On this Fourth of July, as Americans contemplate what it means to be free, their future economic independence is quickly eroding as more and more scientists and engineers retire and fewer and fewer students get degrees in those fields to take their place.
If it sounds dire, that’s because it is. The number of retiring Air Force scientists and engineers has doubled in the last five years, and nearly 30 percent of its top senior scientists have left in the last two years.
Meanwhile, a 2010 National Academy of Sciences study projected a shortage of scientists and engineers starting as early as next year and cited the 5.5 percent decline in the number of science and engineering degrees being awarded to U.S. citizens and permanent residents.

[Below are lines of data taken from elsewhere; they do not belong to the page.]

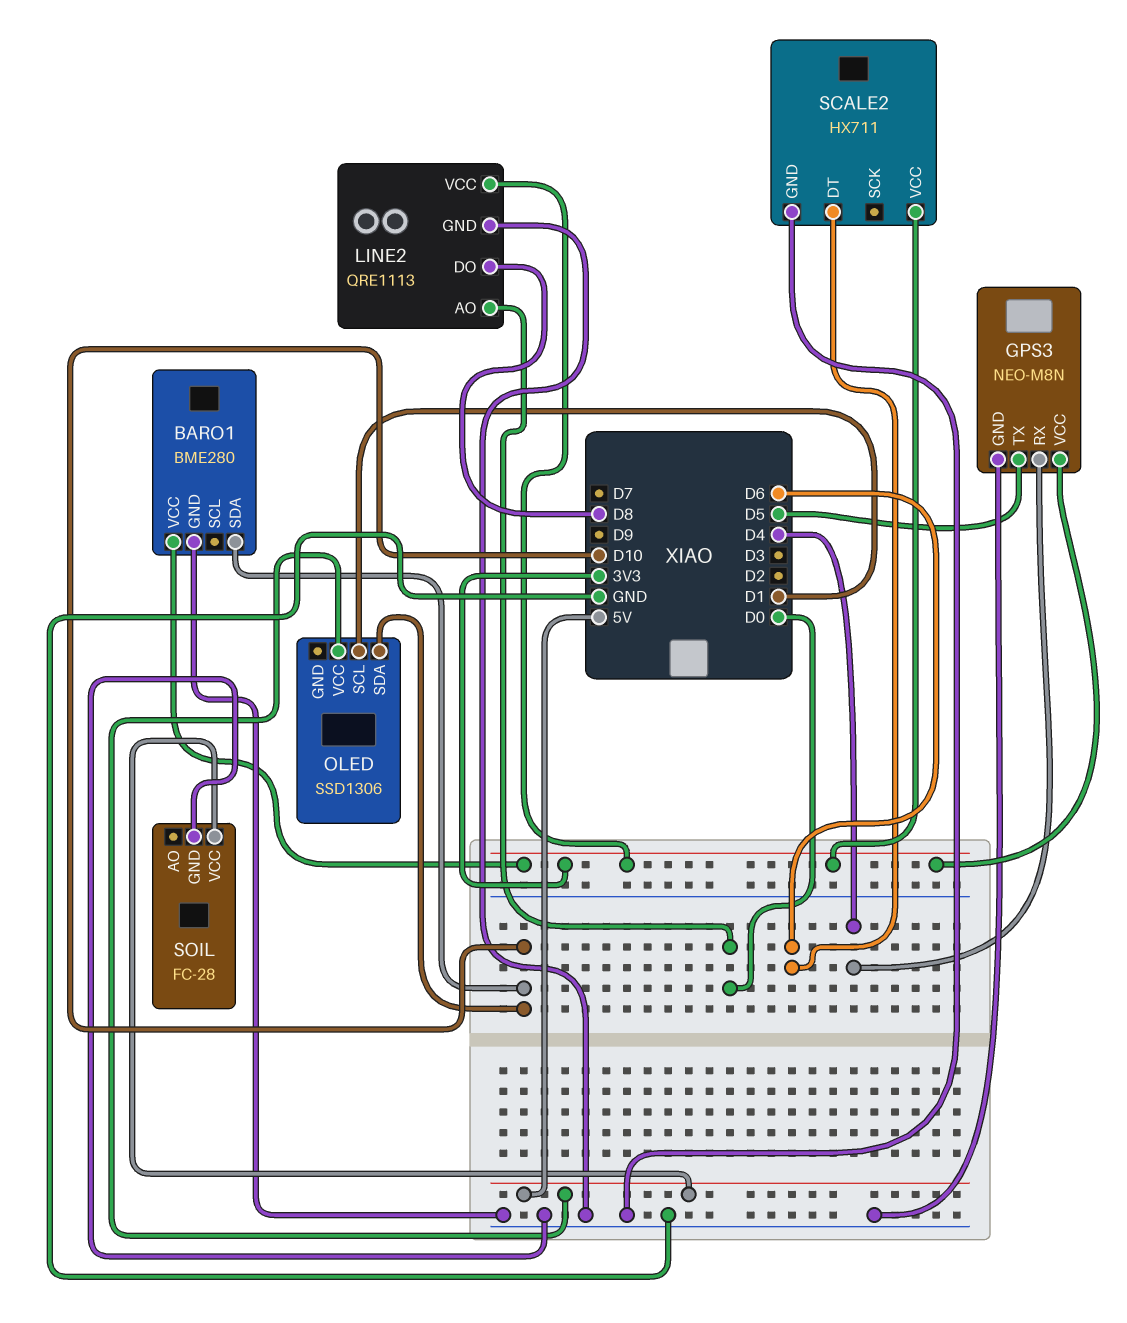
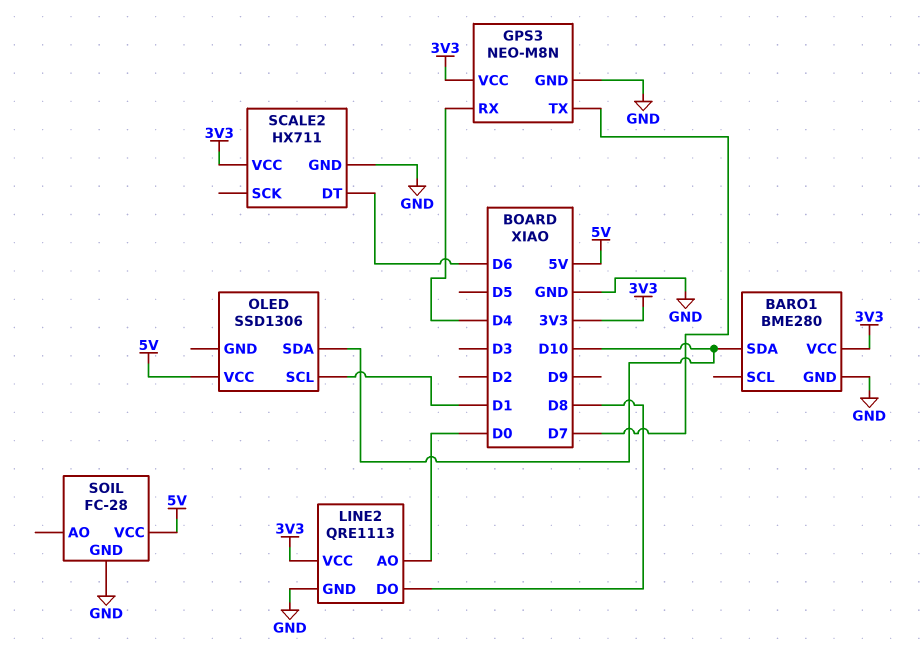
GPS3 pin TX: D5 -> D7

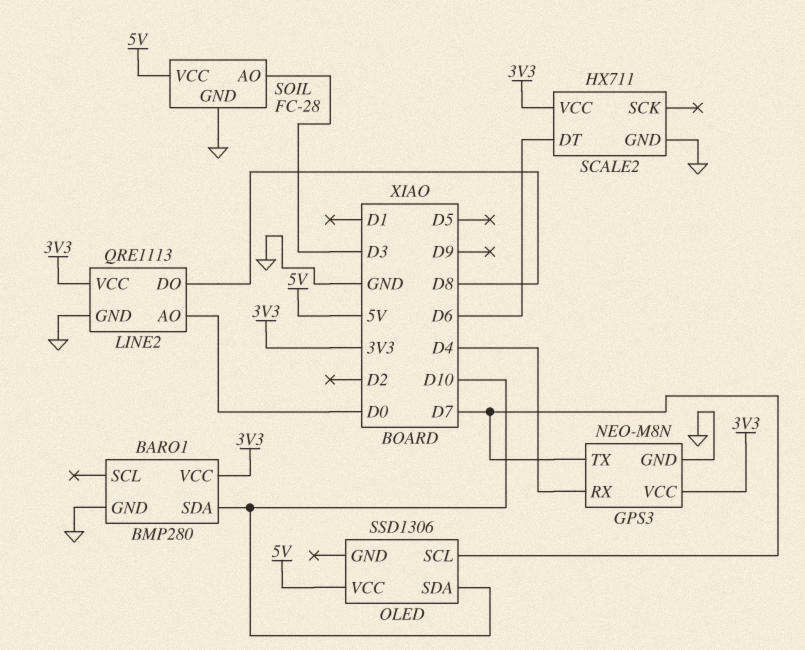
BARO1: BME280 -> BMP280
OLED pin SCL: D1 -> D7
SOIL pin AO: none -> D3

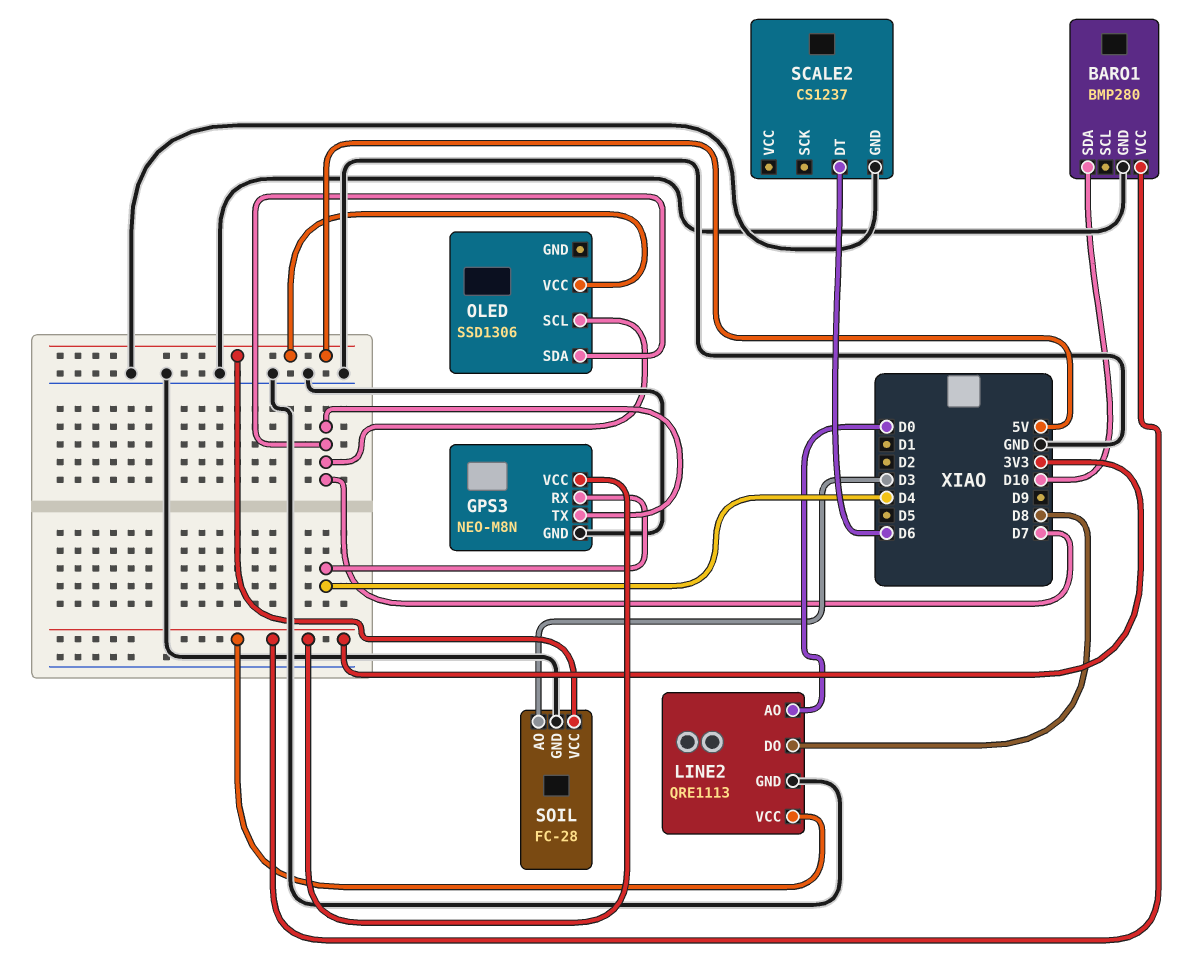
OLED pin SDA: D10 -> D7
SCALE2: HX711 -> CS1237
SCALE2 pin VCC: 3V3 -> none

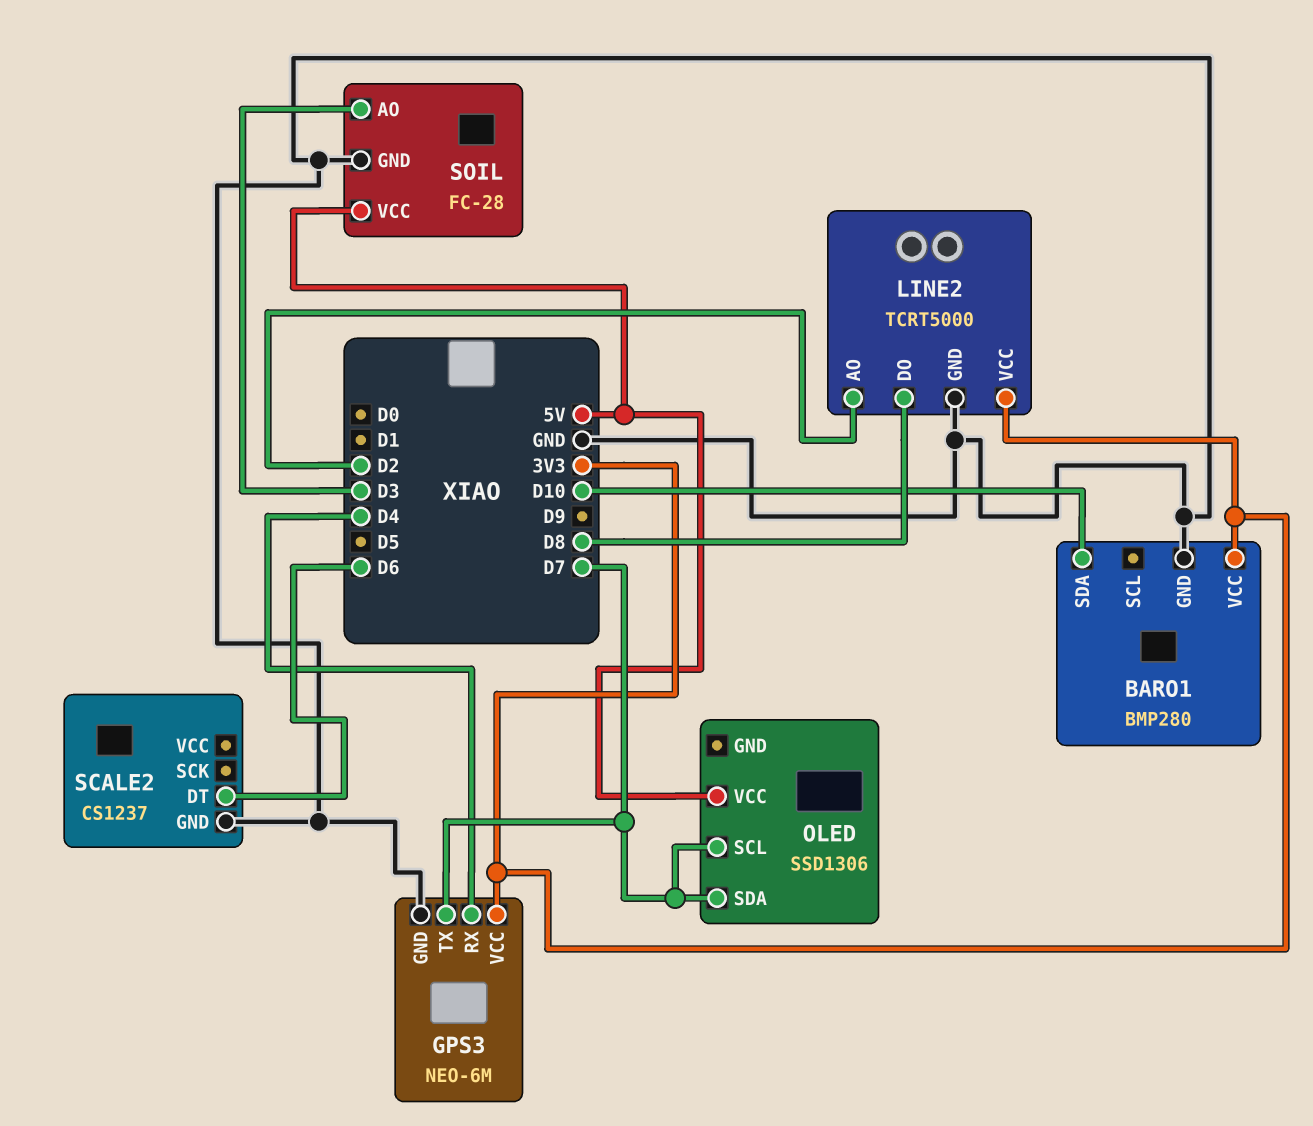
GPS3: NEO-M8N -> NEO-6M
LINE2: QRE1113 -> TCRT5000
LINE2 pin AO: D0 -> D2

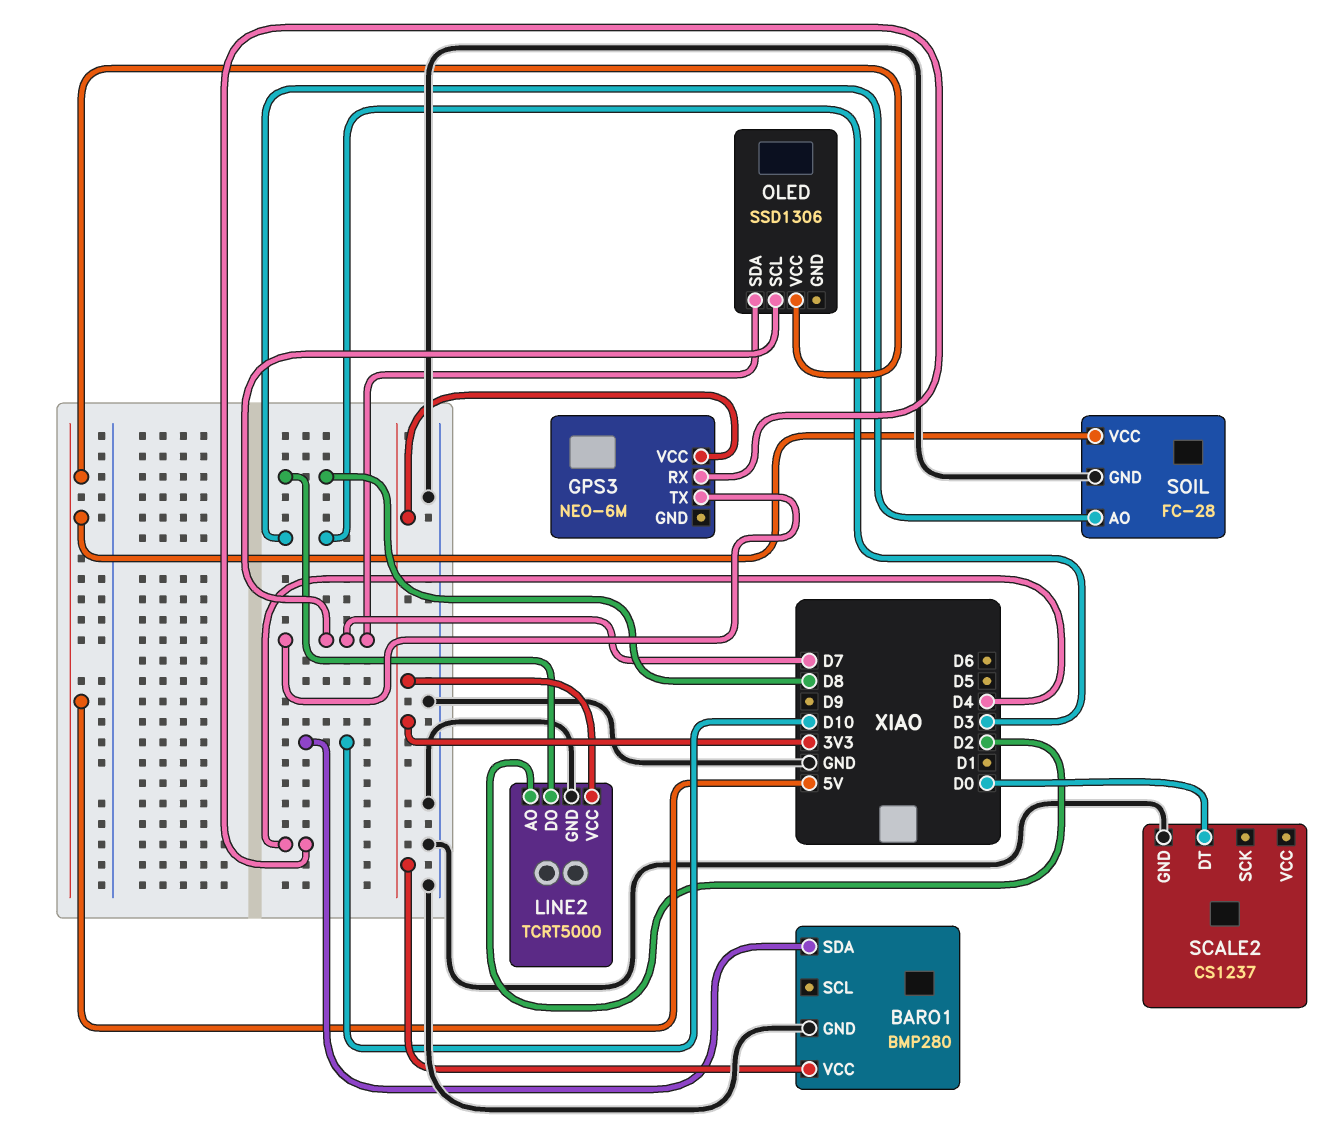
GPS3 pin GND: GND -> none
SCALE2 pin DT: D6 -> D0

That’s important because security considerations sharply limit how many of these key jobs can be filled by foreign nationals who come here to get these degrees at American universities.
Think about not just the important military but all the amazing science, medicine, energy and technology discoveries that have come out of our 17 national labs. Now imagine those laboratories – and their private-sector counterparts and partners – without sufficient human capital to keep running at optimal levels.

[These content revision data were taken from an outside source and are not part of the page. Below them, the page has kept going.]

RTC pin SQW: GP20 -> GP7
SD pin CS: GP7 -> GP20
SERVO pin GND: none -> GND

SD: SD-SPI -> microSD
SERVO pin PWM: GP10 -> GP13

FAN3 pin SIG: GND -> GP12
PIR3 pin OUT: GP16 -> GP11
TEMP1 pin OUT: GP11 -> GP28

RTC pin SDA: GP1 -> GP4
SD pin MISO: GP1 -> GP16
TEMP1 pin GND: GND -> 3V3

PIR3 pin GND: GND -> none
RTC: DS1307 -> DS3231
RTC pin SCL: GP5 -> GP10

It would mean fewer, if any, developments on the level of a window coating that saves consumers billions annually (Lawrence Berkley National Laboratory). Or a bionic eye that converts data to a visual pattern for blind people (Los Alamos National Laboratory). The list of American innovations that save money and improve lives is extensive.
But it requires Science, Technology, Engineering and Mathematics graduates. Former Lockheed Martin Corp. Chairman Norman R. Augustine co-chaired a 2012 National Academy of Sciences committee that reviewed the status of the STEM workforce. He points out “you don’t just turn the spigot on and say we’ll have more engineers.”
By many accounts the STEM shortage will be here next Independence Day. Educating and graduating more professionals in these fields is integral to the nation’s freedoms, not just military but economic as well.